#### [SOAL LATIHAN]
Kutip kembali teks tentang masyarakat Pagaruyung secara utuh tanpa mengubah satu kata pun.

#### [TEKS BACAAN]
+ + + +
Mereka akan melakukan perlawanan dengan kekuatan fisik, namun jika tidak mampu
mereka lebih memilih pergi meninggalkan kampung halaman (merantau). Orang Sakai
[6] berdasarkan cerita turun temurun dari para tetuanya menyebutkan bahwa
mereka berasal dari Pagaruyung. Orang Kubu [7] menyebut bahwa orang dari
Pagaruyung adalah saudara mereka. Kemungkinan masyarakat terasing ini termasuk
masyarakat Minang yang melakukan resistansi dengan meninggalkan kampung halaman
mereka karena tidak mau menerima perubahan yang terjadi di negeri mereka. De
Stuers sebelumnya juga melaporkan bahwa masyarakat Padangsche Bovenlanden sangat berbeda dengan masyarakat di Jawa, di
Pagaruyung ia menyaksikan masyarakat setempat begitu percaya diri dan tidak
minder dengan orang Eropa. Ia merasakan sendiri, penduduk lokal lalu lalang
begitu saja dihadapannya tanpa ia mendapatkan perlakuan istimewa, malah ada
penduduk lokal meminta rokoknya, serta meminta ia menyulutkan api untuk rokok
tersebut.
+ + + +
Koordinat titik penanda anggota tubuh
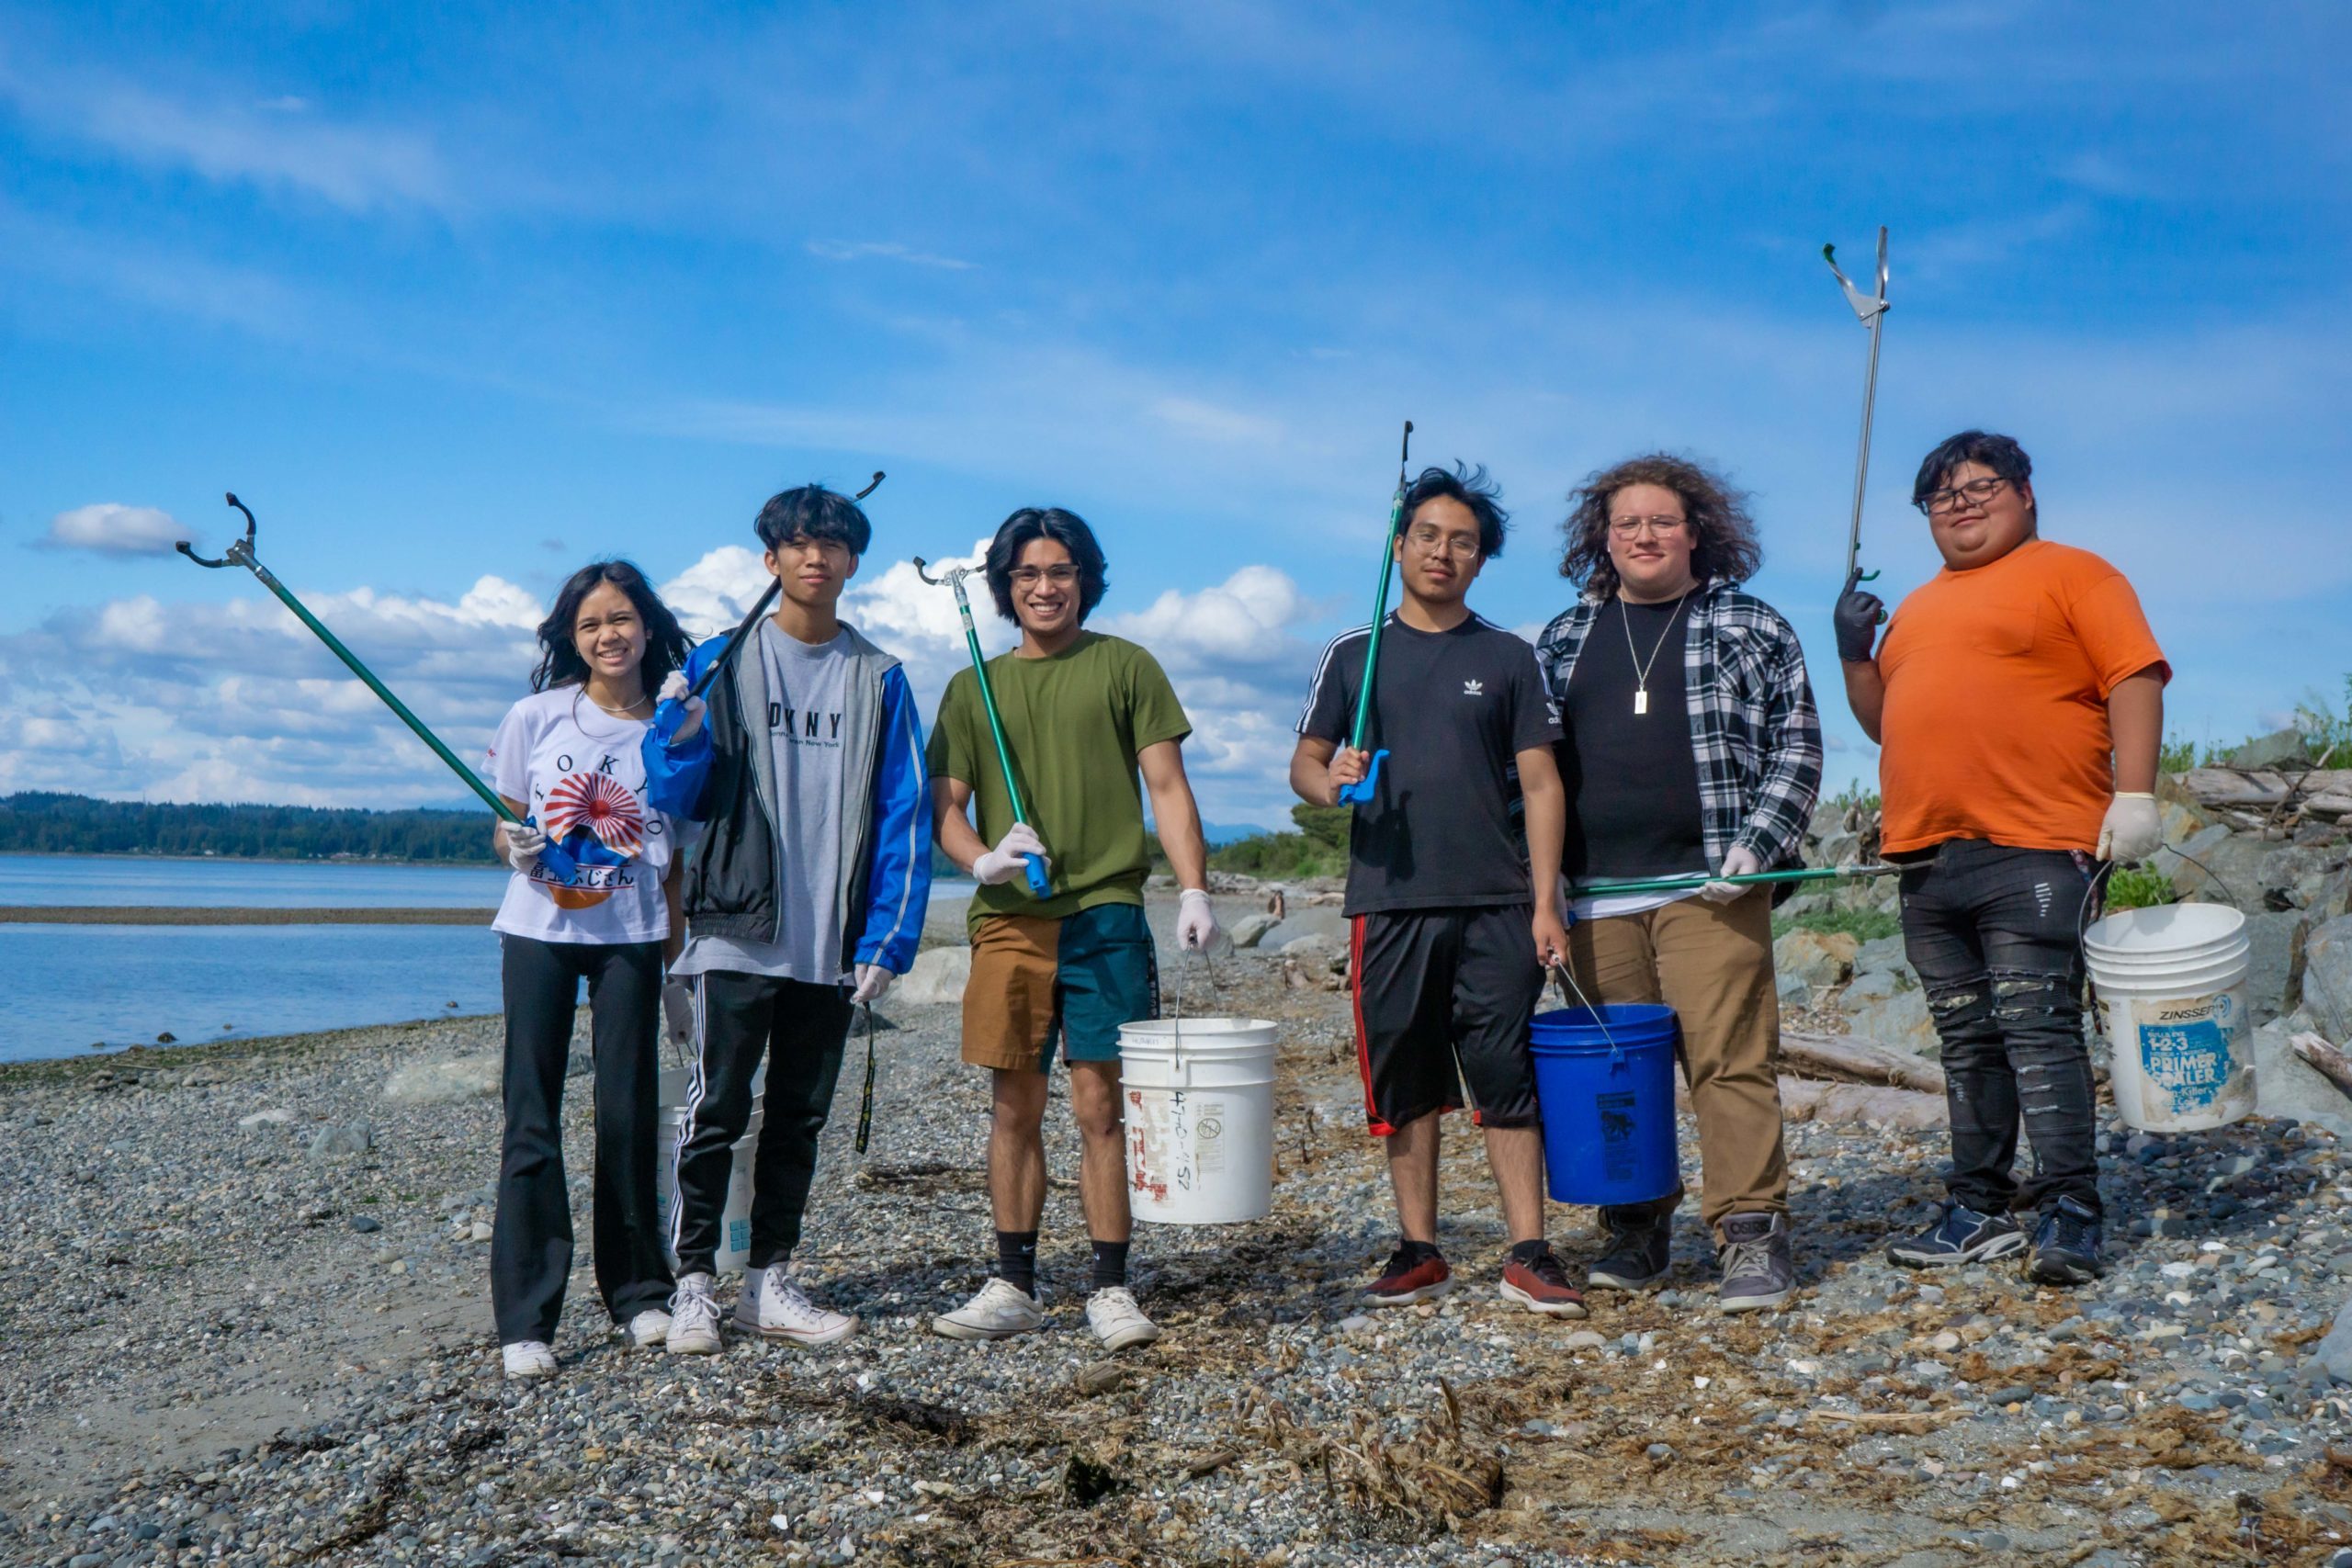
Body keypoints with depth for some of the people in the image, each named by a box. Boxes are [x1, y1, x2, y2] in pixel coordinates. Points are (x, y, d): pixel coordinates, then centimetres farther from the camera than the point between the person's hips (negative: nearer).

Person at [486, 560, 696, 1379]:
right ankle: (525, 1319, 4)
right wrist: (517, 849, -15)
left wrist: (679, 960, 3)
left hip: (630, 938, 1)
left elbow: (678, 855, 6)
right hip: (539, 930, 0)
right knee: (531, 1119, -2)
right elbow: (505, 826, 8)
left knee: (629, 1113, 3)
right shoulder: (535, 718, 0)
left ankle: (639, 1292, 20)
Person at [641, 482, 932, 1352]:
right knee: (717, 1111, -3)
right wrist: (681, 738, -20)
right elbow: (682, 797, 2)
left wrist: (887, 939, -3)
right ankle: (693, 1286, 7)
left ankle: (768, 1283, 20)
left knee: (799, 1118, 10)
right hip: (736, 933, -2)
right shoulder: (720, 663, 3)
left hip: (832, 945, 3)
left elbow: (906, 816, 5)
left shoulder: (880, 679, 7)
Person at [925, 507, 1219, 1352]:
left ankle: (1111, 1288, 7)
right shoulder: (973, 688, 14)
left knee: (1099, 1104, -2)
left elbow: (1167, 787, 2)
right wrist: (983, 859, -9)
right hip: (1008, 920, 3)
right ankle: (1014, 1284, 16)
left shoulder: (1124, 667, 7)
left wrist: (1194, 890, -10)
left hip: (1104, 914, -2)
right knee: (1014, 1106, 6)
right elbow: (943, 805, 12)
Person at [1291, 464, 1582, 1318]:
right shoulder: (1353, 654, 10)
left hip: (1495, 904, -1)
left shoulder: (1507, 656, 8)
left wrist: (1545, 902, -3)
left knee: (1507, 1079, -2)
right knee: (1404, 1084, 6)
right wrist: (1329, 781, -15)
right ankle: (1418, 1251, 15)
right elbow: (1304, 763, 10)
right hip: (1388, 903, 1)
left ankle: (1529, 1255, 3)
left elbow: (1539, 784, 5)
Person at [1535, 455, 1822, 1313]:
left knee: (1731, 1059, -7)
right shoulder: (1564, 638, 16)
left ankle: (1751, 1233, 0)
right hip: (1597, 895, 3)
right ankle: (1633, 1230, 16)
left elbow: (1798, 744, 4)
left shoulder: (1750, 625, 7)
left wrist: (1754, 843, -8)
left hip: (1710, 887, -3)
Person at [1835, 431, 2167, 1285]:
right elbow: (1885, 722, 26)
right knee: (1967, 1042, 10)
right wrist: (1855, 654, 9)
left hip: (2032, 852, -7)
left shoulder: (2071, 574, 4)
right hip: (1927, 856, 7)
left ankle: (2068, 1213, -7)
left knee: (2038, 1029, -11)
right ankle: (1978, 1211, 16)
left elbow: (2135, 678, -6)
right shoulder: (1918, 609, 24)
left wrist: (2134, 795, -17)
+ + + +
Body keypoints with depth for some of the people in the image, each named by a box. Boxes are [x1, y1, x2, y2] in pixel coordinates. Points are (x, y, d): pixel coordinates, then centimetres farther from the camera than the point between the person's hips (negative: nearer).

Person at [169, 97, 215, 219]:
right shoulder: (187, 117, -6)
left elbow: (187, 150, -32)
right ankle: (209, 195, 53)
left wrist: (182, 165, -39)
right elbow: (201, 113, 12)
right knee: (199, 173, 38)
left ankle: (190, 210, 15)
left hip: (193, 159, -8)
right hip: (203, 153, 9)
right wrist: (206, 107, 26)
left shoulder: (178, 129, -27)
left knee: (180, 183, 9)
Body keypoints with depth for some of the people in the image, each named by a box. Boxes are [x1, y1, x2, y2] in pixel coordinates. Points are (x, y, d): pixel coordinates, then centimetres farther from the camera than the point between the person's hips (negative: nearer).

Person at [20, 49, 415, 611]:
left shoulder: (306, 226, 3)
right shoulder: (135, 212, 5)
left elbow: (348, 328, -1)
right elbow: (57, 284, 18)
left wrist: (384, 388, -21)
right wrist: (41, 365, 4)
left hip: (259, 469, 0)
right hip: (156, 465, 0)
+ + + +
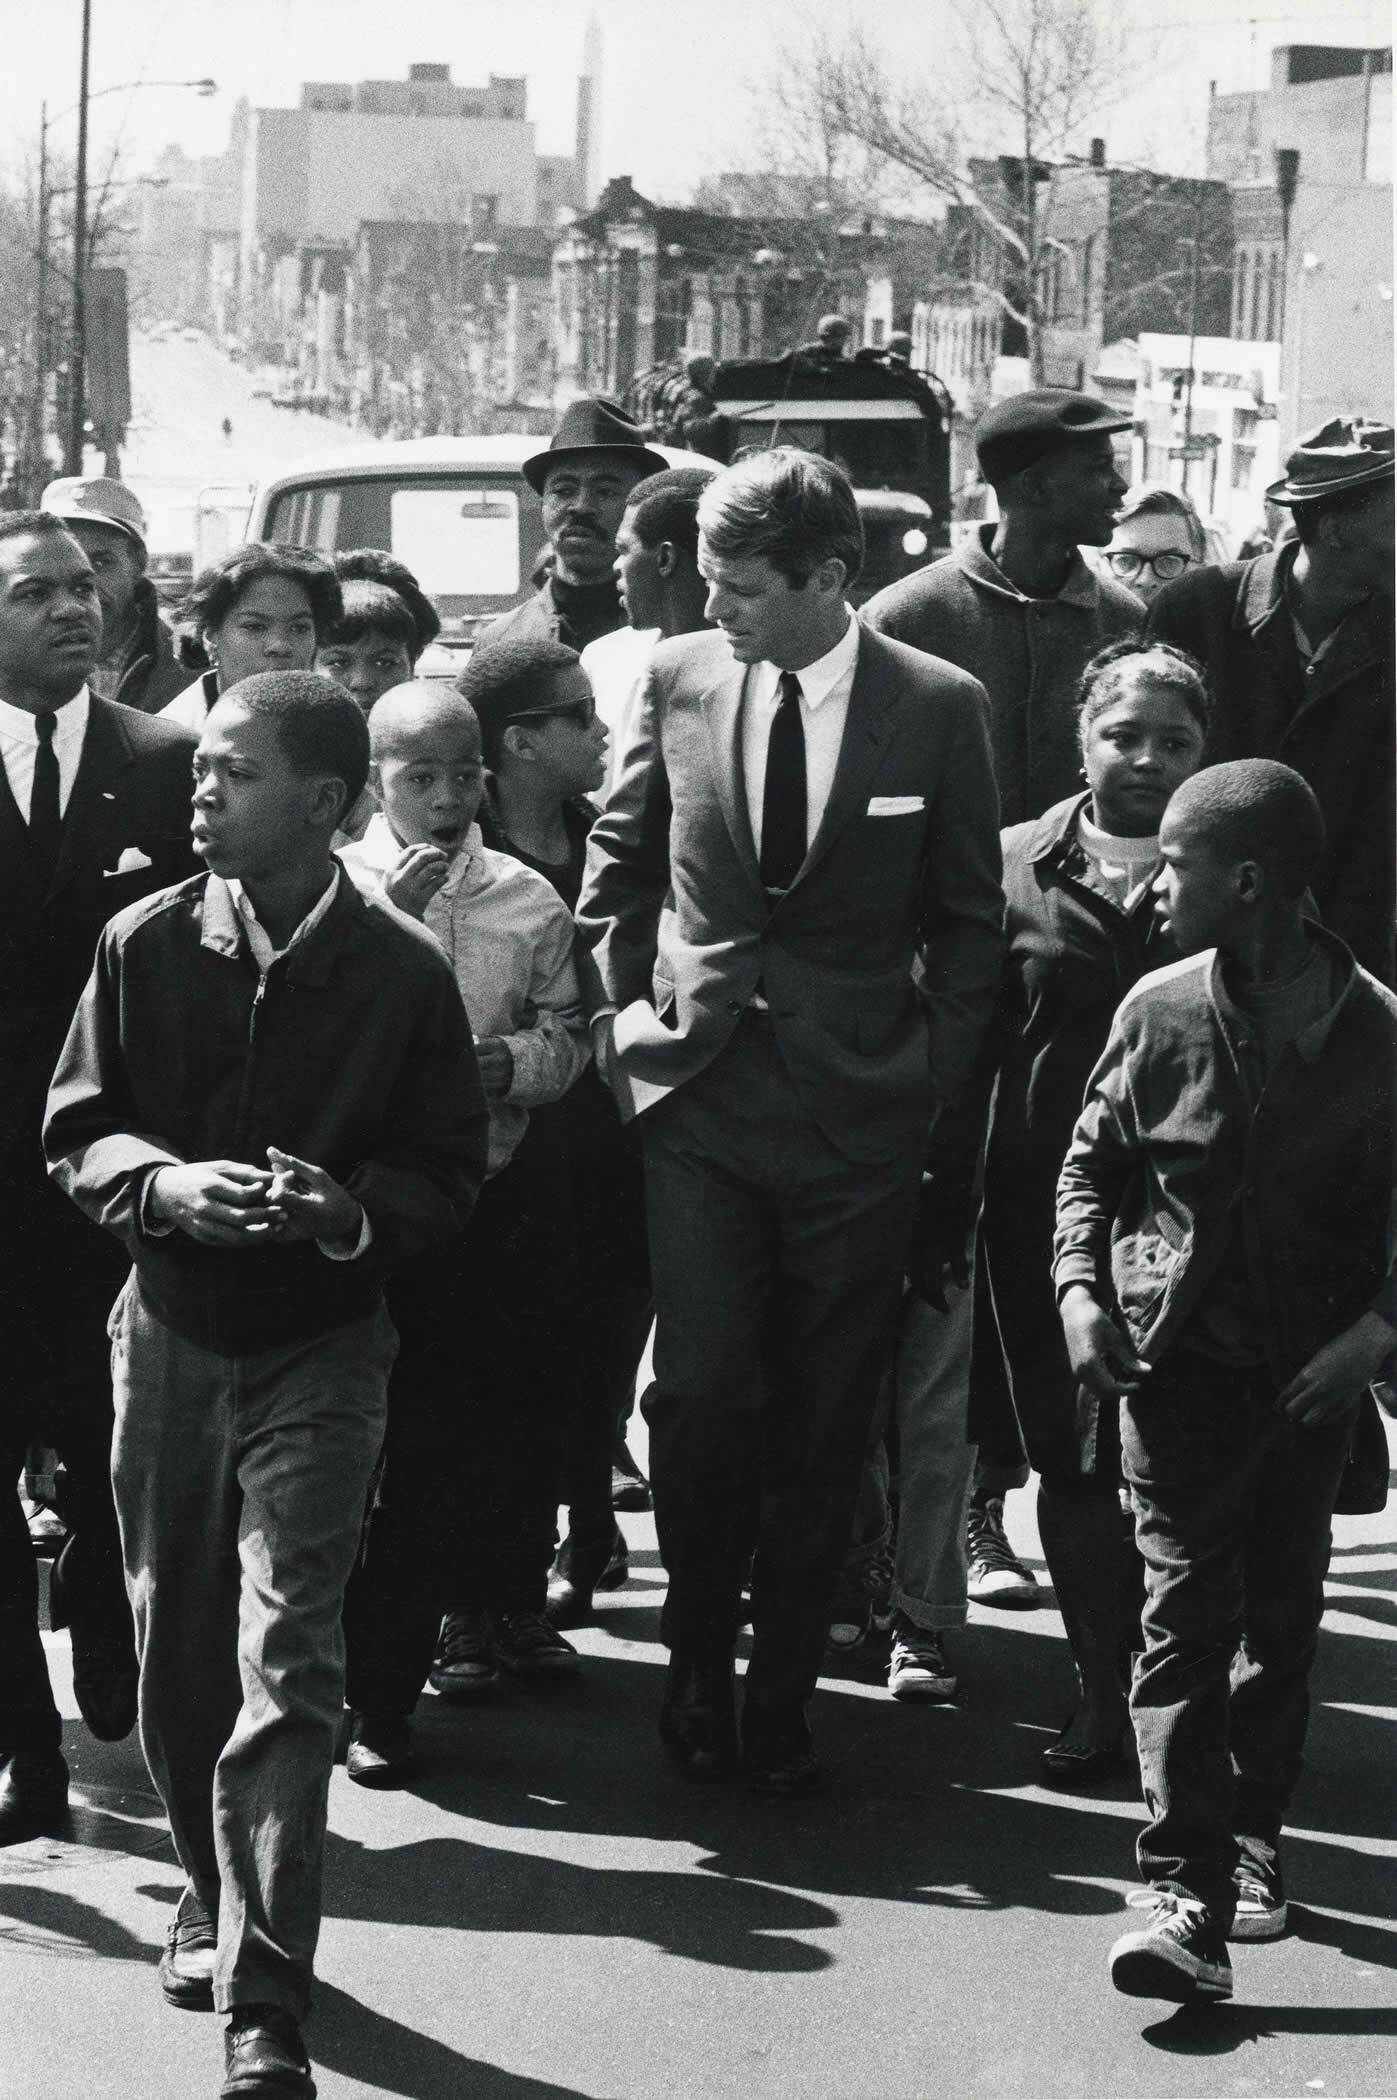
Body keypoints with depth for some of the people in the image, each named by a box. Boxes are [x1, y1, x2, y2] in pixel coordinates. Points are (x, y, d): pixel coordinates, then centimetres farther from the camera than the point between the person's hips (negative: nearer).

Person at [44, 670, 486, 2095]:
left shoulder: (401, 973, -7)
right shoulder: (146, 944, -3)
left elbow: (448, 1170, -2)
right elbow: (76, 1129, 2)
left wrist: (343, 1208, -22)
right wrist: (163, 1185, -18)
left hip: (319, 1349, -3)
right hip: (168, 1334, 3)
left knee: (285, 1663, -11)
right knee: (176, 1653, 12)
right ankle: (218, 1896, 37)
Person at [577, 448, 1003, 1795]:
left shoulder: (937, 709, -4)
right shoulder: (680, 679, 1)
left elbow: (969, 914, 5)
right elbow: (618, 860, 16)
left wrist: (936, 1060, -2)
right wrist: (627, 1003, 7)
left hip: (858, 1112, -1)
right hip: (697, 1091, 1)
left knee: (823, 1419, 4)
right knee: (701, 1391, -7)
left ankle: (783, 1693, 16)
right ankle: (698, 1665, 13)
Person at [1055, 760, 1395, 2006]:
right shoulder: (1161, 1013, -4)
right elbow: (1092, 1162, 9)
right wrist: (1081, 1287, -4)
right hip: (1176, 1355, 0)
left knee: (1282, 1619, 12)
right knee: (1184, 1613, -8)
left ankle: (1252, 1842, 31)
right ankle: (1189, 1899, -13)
+ + + +
#### [JAWABAN TUGAS]
Mereka akan melakukan perlawanan dengan kekuatan fisik, namun jika tidak mampu
mereka lebih memilih pergi meninggalkan kampung halaman (merantau). Orang Sakai
[6] berdasarkan cerita turun temurun dari para tetuanya menyebutkan bahwa
mereka berasal dari Pagaruyung. Orang Kubu [7] menyebut bahwa orang dari
Pagaruyung adalah saudara mereka. Kemungkinan masyarakat terasing ini termasuk
masyarakat Minang yang melakukan resistansi dengan meninggalkan kampung halaman
mereka karena tidak mau menerima perubahan yang terjadi di negeri mereka. De
Stuers sebelumnya juga melaporkan bahwa masyarakat Padangsche Bovenlanden sangat berbeda dengan masyarakat di Jawa, di
Pagaruyung ia menyaksikan masyarakat setempat begitu percaya diri dan tidak
minder dengan orang Eropa. Ia merasakan sendiri, penduduk lokal lalu lalang
begitu saja dihadapannya tanpa ia mendapatkan perlakuan istimewa, malah ada
penduduk lokal meminta rokoknya, serta meminta ia menyulutkan api untuk rokok
tersebut.